There's not much you can say outside of "it has a funny name and it's bad." That's about all AVGN had to say. It's not even bad in a very interesting way. Many of the Color Dreams games were developed in house, and those are fun to talk about. They get increasingly strange and amateurish as the company got more and more desperate. Their strategy of quickly releasing game after game backfired spectacularly, and it's the stuff of bad video game legend. Master Chu and the Drunkard Hu was made by Taiwanese company Joy Van who would later merge with the slightly more familiar Sachen. They specialized in cheap, tiny games usually made to be in multi-carts. If you've played many unlicensed games than you've probably seen their name. They were very prolific and ended up on just about every cartridge-based system in the 90s. Sometimes their games were properly licensed, but usually they went the bootleg route. Master Chu and the Drunkard Hu certainly feels like a game meant for a multi-cart. It's simple, repetitive, and extremely short. It looks more like a real game than a typical Color Dreams release, but it's not going to fool anyone.
Master Chu and the Drunkard Hu is a side-scroller that requires you to find eight yin-yang symbols and then fight a boss. Sometimes the symbols are out in the open, but more often they are hidden in completely random places and have to be shot to be revealed. Once you collect all eight of them you are whisked away to a boss fight. I do like how you are instantly flown to the exit even if the last symbol you collect is on the other side of the level. Why drag this out any longer than it has to be? It's mostly unremarkable outside of a couple of annoying quirks. For some reason they mapped the A button as a projectile shot and the B button as a fan wave which I think is supposed to be a melee attack. It makes me think that they had originally planned for projectile ammo to be limited and then changed their minds because there is no reason to ever melee attack. Most of the enemies start from far away and shoot things at you. Waiting for a close-up attack would be suicide. This also means that jumping uses the up button. It's not the worst "up for jump" game I have ever played, possibly because it never gets all that intense. I never got confused by it. Sadly, this means that it's not all that interesting. Almost interesting, but not quite.
After the collect-a-thon part of the level you are then taken to a boss fight. This too is very boring as they are all basically the same. They usually move back-and-forth while shooting forward. You just have to hang out on a platform until they turn and then shoot them in the back. Sometimes the platforms above you will have fire, but oddly you can shoot the fire to put it out. Still not very interesting. You repeat this formula five or six times and then fight an uninspired final boss that was just as easy and boring as the rest of the game. At least the game has an actual end screen instead of just text on a field of black. There were plenty of professionally made games that can't say that.

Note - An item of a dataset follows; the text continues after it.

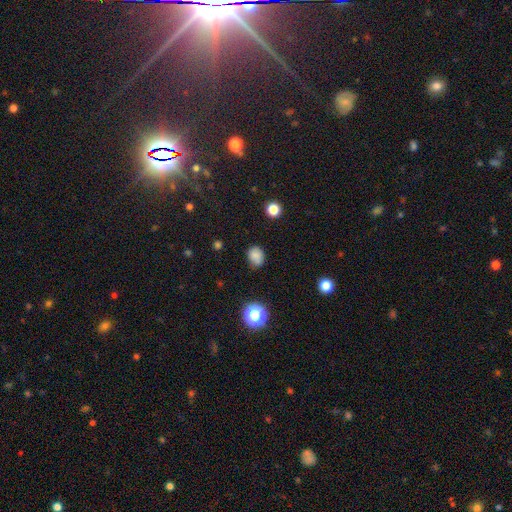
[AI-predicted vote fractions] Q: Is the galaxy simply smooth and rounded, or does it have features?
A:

I always feel weird ranking a game below Rocky and Bullwinkle. I was always under the impression that it was the worst game of all time. Now it's not even in the bottom ten, and Master Chu and the Drunkard Hu slots in just below it. It all comes down to being interesting. Rocky and Bullwinkle is bad, but it's bad in an unusual and unforgettable way. All the levels put in a new type of badness that I had never dreamed of before. Master Chu and the Drunkard Hu is just plain ol' boring. Once you've played it for five minutes you've seen everything. It's still better than Wayne Gretzky Hockey because there's more to look at than fields of blue ice. So, for now Master Chu and the Drunkard Hu is in my NES top 50 at a nice round 50/51. I plan on doing some more unlicensed games in the near future, so maybe it won't get knocked out as quickly as I expect. It's also 171 out of 181 on my overall list only saved from oblivion by a bunch of HyperScan and boring casino games. Nothing dooms a game more than being boring, and Master Chu and the Drunkard Hu should be put in the boring game hall of fame.